ECLI:NL:GHAMS:2007:BA5933
Gerechtshof Amsterdam
- Hoger beroep
- M.A. Goslings
- G.J. Visser
- A.C. Faber
- Rechtspraak.nl
Toetsing van opname in het Incidentenregister aan het Protocol Incidentenwaarschuwingssysteem financiële instellingen
In deze zaak, die voor het Gerechtshof Amsterdam diende, ging het om de opname van gegevens van de geïntimeerde in het Incidentenregister van SNS Bank N.V. De geïntimeerde had een hypothecaire lening aangevraagd, maar SNS had deze aanvraag afgewezen op basis van vermoedens van hypotheekfraude. SNS had de gegevens van de geïntimeerde in het Incidentenregister opgenomen, wat leidde tot een rechtszaak waarin de geïntimeerde verzocht om verwijdering van zijn gegevens uit dit register. Het hof moest beoordelen of de opname van de gegevens gerechtvaardigd was, met inachtneming van de Wet bescherming persoonsgegevens (WBP) en het Protocol Incidentenwaarschuwingssysteem financiële instellingen.
Het hof oordeelde dat de omstandigheden die SNS aanvoerde om de opname te rechtvaardigen, onvoldoende waren. Er was geen strafrechtelijke vervolging ingesteld tegen de geïntimeerde, en de argumenten van SNS over mogelijke betrokkenheid bij hypotheekfraude werden niet overtuigend genoeg bevonden. Het hof concludeerde dat de opname van de gegevens in het Incidentenregister niet kon worden gehandhaafd, omdat er geen reden meer was voor het vastleggen van deze persoonsgegevens.
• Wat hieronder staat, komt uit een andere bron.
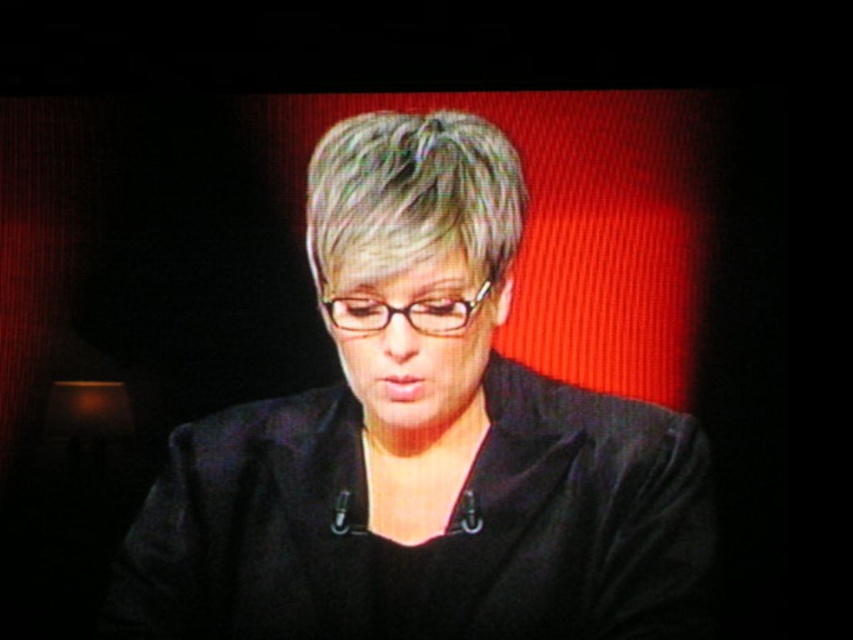
You are designing a virtual reality environment and need to ensure that the black matte jacket at center and the gray matte hair at center are positioned correctly. According to the scene description, what is the minimum distance you should set between these two objects to maintain their realistic appearance?

The minimum distance should be 14.99 centimeters because the black matte jacket at center is 14.99 centimeters away from the gray matte hair at center in the scene.

You are a fashion stylist preparing for a photoshoot. You need to adjust the placement of the black matte jacket at center and the gray matte hair at center so that the jacket is now on the right side of the hair. Based on their current positions, which object should you move and in which direction?

The black matte jacket at center is currently on the left side of the gray matte hair at center. To move the jacket to the right side of the hair, you should move the black matte jacket at center to the right.

You are a fashion designer observing a model wearing the black matte jacket at center and gray matte hair at center. From the front view, which object is closer to the camera?

The black matte jacket at center is closer to the camera because the gray matte hair at center is positioned behind it.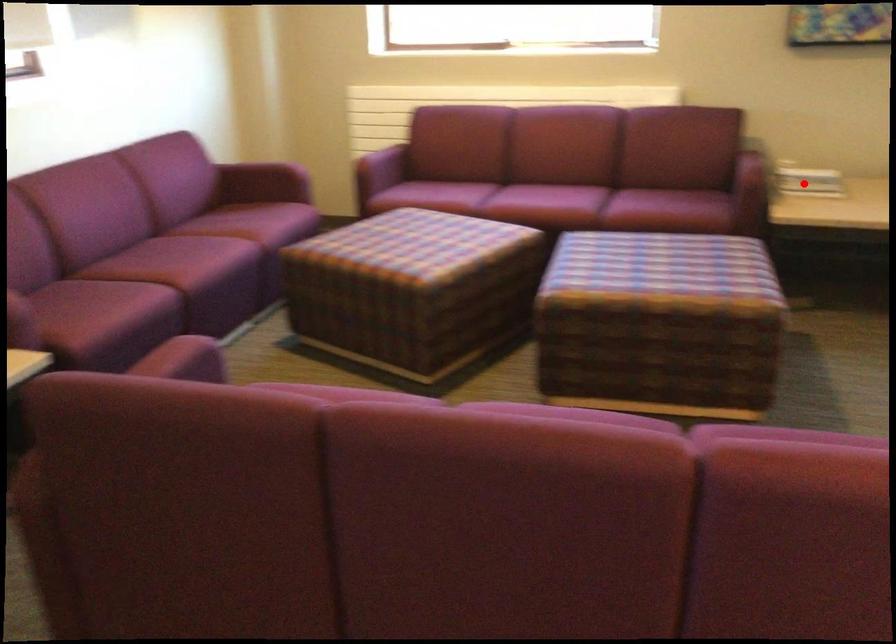
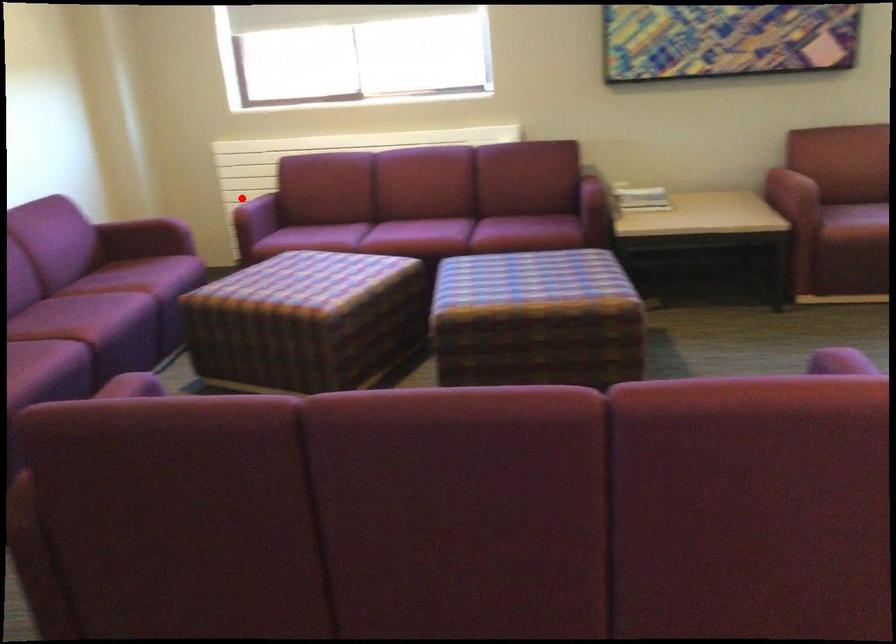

De eerdere beschikking van de rechtbank Utrecht, die de verwijdering van de gegevens had toegewezen, werd dan ook bekrachtigd.
De uitspraak benadrukt het belang van zorgvuldigheid bij de verwerking van persoonsgegevens en de noodzaak om voldoende bewijs te hebben voor het opnemen van gegevens in registers die kunnen leiden tot reputatieschade voor betrokkenen. Het hof stelde vast dat de handelwijze van SNS niet voldeed aan de vereisten van de WBP en het Protocol, en dat de belangen van de geïntimeerde zwaarder wogen dan de argumenten van SNS.